## TASK DIRECTIONS:
Scan the records below for the string "KiCad" and return every line where it appears.

(Text-based design files)
□ □ □
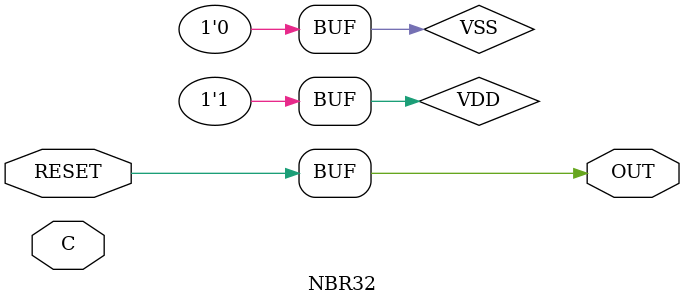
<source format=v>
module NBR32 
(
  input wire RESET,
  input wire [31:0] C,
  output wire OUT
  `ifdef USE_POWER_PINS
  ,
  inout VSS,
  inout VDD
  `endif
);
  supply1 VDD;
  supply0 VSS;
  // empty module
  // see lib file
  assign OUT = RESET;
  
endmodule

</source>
□ □ □
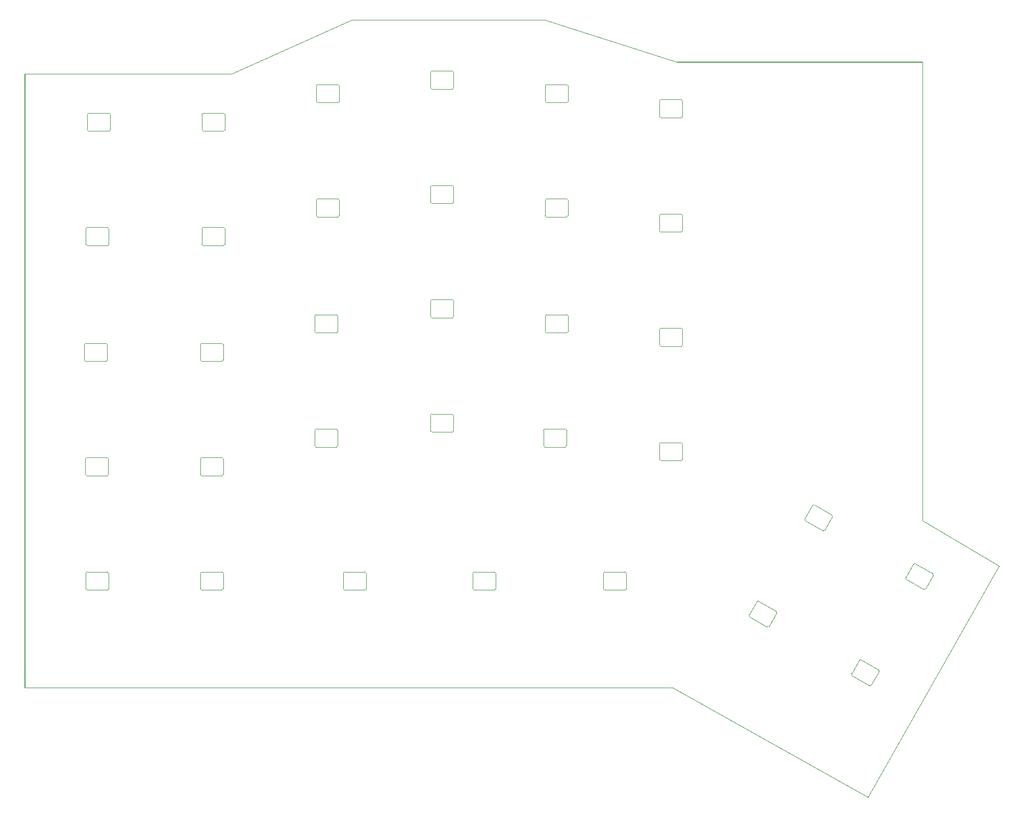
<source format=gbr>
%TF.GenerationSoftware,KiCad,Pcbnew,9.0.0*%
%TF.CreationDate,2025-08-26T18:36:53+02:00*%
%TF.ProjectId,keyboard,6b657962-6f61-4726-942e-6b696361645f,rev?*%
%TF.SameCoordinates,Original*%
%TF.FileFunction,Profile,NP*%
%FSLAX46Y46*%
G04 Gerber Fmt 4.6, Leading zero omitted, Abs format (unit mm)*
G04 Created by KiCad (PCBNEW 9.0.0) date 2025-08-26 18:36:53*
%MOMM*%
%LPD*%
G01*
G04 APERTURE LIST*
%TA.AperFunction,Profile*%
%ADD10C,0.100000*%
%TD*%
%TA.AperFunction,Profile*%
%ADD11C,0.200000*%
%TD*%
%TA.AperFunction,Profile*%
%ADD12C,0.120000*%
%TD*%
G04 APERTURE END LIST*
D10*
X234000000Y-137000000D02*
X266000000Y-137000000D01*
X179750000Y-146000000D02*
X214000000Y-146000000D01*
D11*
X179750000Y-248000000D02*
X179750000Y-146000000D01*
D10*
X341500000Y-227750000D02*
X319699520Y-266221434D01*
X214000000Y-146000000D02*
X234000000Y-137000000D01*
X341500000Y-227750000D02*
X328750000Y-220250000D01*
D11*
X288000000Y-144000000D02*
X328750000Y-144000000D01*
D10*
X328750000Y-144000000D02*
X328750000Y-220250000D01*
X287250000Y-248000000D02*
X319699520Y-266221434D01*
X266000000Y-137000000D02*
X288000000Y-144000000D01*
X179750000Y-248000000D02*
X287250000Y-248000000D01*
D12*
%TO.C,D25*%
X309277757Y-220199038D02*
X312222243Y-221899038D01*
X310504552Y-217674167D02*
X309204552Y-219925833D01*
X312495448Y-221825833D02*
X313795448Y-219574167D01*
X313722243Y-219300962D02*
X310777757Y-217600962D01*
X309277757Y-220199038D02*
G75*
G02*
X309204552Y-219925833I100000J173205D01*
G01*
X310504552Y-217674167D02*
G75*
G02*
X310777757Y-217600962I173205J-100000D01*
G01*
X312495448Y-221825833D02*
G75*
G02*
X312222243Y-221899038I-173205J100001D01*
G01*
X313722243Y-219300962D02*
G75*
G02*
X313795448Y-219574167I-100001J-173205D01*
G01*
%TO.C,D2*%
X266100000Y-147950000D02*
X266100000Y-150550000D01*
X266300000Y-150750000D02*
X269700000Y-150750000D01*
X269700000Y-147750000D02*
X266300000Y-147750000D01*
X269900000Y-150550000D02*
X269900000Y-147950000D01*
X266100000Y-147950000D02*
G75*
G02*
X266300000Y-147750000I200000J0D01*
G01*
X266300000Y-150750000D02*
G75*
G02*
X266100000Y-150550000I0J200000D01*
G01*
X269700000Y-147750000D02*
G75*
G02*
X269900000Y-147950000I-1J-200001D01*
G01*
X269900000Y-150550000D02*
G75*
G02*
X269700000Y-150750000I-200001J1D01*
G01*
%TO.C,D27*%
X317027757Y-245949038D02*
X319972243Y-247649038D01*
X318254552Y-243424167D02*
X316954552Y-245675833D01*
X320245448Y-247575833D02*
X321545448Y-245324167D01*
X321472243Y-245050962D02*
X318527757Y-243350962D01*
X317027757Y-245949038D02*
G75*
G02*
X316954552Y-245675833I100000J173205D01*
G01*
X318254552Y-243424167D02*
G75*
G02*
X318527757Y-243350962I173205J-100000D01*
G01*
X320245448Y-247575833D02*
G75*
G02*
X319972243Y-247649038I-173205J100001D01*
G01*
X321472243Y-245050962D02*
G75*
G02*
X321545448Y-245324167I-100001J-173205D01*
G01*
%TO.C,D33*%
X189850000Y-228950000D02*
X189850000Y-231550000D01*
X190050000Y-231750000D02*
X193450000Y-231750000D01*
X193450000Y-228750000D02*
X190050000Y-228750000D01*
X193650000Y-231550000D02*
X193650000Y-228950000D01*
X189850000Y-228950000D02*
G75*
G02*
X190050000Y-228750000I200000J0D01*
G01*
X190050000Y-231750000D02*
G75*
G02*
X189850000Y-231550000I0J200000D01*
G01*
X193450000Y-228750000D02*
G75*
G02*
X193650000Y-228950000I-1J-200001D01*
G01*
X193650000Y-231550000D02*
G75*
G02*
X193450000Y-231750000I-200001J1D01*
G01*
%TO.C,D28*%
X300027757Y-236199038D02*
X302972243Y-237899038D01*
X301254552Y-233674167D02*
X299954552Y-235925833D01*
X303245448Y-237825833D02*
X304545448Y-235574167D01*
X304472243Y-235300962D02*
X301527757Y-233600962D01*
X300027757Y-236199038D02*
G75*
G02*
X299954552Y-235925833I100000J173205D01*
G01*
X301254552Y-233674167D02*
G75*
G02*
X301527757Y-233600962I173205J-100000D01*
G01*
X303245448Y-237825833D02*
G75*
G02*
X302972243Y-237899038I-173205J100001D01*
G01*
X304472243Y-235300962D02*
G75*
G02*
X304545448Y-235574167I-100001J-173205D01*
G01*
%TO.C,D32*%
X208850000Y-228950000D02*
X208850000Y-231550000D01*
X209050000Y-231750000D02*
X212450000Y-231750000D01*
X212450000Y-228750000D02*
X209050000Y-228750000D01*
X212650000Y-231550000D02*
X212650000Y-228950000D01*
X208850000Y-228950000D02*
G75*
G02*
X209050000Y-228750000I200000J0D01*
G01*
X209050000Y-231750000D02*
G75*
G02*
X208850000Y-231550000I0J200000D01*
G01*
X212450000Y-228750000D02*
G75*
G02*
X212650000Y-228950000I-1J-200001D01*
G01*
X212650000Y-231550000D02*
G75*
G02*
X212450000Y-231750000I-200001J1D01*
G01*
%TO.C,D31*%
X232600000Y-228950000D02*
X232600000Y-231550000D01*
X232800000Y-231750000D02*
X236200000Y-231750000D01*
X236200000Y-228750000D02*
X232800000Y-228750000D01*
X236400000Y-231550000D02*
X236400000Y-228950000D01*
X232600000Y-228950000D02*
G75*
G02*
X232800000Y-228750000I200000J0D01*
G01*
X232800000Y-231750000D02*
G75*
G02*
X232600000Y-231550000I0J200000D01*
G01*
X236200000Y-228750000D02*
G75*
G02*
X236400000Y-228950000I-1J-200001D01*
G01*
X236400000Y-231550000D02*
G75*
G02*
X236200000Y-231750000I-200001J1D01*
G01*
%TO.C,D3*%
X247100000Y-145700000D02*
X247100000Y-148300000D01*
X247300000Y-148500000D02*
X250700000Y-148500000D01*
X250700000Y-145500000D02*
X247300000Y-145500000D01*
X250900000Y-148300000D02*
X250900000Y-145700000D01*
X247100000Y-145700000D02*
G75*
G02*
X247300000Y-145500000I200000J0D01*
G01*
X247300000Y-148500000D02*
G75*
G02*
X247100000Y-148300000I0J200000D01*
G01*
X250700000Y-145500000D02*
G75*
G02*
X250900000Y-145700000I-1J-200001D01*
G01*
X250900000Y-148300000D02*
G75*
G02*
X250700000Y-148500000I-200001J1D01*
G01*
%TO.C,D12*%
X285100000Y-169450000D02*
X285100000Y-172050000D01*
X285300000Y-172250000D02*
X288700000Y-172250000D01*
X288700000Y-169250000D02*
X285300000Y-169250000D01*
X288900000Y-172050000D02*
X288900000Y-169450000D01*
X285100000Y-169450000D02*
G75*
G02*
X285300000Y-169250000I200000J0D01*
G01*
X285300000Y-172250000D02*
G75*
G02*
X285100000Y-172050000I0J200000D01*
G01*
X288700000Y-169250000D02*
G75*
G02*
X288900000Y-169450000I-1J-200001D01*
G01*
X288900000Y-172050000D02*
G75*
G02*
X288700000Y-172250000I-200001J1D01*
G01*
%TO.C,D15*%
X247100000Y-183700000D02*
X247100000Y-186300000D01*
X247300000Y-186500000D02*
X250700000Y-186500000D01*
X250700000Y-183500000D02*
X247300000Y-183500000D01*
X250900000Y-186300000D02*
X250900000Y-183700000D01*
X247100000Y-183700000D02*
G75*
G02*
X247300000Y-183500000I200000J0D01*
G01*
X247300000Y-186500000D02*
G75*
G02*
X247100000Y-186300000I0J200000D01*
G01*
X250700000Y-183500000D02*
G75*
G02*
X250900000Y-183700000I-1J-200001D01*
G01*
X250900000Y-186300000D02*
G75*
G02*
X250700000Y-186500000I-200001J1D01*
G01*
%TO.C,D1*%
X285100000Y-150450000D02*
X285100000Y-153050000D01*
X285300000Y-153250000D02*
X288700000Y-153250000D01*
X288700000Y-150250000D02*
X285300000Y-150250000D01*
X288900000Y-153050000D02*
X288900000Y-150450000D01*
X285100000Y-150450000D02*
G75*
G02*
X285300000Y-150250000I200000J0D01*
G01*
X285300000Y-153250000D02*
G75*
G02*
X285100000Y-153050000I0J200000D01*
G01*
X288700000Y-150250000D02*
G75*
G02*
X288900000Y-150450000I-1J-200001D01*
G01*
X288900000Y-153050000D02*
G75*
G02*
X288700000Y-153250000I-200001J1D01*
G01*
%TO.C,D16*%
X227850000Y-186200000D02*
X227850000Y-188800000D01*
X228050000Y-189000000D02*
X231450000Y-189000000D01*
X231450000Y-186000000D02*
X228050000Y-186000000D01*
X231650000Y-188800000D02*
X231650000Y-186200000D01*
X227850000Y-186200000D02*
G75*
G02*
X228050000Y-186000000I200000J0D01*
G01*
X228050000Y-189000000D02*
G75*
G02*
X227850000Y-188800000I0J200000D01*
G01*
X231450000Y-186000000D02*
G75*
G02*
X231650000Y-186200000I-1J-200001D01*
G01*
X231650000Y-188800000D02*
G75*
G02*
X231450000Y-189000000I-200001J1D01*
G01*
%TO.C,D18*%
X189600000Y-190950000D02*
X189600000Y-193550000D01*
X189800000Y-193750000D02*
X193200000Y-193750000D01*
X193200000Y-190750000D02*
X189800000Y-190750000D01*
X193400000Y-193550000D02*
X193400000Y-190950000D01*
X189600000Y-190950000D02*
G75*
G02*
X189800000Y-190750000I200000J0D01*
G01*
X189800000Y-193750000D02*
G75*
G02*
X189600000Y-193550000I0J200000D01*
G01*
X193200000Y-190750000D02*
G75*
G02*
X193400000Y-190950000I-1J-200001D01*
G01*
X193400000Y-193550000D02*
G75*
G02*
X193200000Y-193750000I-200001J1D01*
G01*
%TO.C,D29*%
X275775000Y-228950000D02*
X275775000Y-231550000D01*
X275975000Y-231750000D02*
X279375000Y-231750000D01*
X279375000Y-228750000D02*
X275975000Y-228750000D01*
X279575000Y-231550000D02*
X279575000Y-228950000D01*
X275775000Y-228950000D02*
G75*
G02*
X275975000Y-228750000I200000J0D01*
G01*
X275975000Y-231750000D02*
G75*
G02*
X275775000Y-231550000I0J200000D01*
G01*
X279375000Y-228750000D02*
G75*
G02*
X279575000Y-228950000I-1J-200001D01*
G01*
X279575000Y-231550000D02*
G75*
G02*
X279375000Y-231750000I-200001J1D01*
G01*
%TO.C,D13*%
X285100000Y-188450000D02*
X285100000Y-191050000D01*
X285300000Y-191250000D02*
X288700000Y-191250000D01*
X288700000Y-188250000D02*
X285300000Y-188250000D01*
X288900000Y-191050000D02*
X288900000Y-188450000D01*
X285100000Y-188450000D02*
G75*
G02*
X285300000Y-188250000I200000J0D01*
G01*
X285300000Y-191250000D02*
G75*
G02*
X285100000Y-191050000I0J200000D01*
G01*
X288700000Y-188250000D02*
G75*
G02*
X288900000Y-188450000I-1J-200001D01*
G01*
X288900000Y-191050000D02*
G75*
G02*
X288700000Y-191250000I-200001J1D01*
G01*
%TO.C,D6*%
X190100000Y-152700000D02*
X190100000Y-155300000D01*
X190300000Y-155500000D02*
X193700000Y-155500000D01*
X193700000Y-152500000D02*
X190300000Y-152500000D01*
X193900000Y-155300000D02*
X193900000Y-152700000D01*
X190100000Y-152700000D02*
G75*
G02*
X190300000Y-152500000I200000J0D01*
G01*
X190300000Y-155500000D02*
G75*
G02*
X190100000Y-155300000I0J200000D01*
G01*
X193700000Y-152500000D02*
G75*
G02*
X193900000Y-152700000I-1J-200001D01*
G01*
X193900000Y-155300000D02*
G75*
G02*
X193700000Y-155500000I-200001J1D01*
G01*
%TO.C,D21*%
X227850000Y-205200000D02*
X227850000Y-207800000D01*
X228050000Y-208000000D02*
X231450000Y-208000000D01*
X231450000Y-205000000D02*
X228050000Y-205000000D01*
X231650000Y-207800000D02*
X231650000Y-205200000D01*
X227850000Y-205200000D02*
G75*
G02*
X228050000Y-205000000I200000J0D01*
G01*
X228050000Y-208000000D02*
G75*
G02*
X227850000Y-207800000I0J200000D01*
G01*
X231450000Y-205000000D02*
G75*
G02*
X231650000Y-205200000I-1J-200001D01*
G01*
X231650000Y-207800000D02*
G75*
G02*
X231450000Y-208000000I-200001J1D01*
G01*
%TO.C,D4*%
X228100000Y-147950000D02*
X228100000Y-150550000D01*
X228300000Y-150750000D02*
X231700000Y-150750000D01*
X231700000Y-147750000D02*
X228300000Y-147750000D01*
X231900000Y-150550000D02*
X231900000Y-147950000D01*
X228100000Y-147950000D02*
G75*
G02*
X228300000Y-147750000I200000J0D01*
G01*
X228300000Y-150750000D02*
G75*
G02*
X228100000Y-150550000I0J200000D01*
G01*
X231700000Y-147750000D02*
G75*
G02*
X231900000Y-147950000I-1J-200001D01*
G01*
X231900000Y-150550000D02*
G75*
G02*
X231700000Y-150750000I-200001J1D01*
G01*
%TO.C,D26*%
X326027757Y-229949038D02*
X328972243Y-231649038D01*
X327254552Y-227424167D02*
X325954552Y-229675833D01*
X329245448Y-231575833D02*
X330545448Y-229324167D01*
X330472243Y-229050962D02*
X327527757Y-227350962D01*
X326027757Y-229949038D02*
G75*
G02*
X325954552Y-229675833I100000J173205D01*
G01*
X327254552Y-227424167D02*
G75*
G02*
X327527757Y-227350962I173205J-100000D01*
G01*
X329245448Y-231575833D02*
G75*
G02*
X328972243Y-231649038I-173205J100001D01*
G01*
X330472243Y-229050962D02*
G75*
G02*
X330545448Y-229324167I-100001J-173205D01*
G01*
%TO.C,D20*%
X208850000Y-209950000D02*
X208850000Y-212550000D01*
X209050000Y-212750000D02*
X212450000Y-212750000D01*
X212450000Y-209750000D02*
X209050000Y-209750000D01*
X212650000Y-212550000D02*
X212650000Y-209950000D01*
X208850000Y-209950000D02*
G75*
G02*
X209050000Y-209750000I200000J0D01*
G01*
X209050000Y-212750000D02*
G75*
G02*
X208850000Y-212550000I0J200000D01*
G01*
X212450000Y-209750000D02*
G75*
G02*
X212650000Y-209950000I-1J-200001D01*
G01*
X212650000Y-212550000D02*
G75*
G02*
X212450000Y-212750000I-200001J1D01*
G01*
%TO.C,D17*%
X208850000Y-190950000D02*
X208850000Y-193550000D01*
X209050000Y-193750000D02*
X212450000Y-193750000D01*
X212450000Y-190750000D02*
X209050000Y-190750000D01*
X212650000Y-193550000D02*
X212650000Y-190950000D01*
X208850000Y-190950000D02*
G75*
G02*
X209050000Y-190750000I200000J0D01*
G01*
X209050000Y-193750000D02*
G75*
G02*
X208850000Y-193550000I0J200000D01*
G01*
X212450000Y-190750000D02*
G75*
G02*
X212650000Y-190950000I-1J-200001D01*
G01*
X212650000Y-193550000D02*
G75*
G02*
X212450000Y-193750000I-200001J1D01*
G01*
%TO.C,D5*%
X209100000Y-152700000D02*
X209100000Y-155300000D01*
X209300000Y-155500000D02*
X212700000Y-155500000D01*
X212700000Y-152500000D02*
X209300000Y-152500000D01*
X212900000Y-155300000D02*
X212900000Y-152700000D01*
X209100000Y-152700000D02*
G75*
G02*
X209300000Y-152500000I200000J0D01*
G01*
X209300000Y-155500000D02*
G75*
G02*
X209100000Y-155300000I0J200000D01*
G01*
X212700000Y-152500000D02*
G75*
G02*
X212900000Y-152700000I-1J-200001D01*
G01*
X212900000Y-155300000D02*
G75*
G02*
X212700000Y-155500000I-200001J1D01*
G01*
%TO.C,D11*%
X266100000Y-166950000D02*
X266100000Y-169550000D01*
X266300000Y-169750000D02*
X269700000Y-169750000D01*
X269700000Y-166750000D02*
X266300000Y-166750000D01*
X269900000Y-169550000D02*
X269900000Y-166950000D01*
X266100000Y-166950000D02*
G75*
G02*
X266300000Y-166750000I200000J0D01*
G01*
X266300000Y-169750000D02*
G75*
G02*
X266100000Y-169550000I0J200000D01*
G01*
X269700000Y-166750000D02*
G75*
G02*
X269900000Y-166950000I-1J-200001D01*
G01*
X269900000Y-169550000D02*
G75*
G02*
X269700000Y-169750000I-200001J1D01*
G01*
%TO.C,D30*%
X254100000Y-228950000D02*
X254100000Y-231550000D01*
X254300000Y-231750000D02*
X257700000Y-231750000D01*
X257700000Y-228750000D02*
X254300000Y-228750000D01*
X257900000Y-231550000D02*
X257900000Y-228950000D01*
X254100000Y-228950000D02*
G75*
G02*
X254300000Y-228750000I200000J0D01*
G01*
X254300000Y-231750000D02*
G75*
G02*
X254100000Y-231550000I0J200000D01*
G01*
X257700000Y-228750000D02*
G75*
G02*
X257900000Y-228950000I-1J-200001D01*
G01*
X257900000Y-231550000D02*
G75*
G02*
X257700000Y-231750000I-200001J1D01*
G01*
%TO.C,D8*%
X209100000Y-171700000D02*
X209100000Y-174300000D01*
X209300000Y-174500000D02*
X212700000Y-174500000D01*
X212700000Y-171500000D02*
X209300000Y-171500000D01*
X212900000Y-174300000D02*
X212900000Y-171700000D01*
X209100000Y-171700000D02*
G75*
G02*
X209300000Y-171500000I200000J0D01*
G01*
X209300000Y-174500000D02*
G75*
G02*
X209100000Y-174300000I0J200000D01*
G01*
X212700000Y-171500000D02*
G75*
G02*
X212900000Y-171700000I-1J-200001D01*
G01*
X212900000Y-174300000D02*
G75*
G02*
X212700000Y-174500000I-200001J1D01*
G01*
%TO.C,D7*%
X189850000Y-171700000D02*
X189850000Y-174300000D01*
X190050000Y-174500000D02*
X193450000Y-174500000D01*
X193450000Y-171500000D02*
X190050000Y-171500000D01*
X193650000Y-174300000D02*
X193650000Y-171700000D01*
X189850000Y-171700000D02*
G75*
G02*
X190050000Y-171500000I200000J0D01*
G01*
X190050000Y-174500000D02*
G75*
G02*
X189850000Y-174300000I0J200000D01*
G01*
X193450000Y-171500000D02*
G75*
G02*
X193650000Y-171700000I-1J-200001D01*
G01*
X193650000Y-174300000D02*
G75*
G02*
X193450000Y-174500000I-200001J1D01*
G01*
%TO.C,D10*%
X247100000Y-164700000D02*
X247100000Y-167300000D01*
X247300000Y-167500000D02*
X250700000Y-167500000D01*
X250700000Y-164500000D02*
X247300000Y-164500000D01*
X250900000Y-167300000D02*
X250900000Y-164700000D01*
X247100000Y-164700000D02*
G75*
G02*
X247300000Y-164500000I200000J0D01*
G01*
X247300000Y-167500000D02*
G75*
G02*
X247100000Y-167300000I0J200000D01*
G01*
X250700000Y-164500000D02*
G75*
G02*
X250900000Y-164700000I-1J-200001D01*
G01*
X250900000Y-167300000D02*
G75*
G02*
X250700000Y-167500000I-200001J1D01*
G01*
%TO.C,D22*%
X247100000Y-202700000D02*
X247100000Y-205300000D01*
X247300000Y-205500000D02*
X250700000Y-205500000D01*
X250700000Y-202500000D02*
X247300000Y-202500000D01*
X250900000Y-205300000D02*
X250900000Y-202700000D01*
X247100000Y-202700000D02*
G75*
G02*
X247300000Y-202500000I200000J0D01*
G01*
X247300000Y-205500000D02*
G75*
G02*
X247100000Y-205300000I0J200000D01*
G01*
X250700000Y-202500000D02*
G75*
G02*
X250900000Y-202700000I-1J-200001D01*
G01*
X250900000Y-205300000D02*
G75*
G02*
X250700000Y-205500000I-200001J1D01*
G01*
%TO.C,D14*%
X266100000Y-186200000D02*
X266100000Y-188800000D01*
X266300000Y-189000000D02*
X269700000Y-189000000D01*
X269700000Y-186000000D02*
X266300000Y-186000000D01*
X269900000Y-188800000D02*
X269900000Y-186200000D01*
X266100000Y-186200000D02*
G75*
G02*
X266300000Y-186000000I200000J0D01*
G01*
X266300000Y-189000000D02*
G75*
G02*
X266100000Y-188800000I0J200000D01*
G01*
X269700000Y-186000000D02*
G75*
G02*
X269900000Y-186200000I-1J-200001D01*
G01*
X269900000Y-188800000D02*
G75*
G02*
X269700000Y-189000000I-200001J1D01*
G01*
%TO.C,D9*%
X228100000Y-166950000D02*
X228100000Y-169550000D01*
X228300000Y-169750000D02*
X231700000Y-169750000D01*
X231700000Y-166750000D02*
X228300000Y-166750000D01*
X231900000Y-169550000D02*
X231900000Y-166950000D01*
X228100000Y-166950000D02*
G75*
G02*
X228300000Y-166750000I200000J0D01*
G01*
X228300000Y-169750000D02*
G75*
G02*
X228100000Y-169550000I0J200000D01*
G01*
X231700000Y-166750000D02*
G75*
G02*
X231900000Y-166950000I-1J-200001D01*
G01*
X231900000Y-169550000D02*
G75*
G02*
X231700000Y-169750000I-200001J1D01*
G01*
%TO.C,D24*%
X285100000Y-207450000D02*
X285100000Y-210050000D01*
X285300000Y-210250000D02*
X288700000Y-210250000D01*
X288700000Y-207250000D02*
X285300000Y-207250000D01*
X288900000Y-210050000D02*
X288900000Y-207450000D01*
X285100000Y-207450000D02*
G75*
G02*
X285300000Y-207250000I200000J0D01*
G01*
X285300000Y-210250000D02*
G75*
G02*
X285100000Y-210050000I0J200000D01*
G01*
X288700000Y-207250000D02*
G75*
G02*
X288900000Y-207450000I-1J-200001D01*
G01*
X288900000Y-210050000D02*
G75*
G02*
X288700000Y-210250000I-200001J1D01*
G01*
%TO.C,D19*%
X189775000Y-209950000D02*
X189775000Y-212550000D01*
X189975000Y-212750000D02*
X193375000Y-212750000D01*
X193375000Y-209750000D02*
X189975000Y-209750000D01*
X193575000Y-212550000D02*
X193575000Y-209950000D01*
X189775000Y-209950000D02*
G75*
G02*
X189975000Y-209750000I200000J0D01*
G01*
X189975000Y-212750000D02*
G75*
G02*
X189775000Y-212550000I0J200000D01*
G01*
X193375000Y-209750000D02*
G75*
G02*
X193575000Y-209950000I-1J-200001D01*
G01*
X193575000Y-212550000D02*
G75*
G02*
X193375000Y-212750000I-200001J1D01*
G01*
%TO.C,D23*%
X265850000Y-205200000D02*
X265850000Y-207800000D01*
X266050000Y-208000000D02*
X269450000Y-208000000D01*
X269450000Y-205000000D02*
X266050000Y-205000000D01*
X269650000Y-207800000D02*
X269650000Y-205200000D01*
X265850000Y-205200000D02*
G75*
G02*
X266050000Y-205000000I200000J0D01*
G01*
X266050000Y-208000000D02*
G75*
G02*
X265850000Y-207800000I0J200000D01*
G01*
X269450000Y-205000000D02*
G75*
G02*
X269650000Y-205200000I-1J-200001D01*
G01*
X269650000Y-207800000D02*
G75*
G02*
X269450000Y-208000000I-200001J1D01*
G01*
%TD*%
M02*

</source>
□ □ □
## ANSWER TO THIS EXERCISE:
%TF.GenerationSoftware,KiCad,Pcbnew,9.0.0*%
G04 Created by KiCad (PCBNEW 9.0.0) date 2025-08-26 18:36:53*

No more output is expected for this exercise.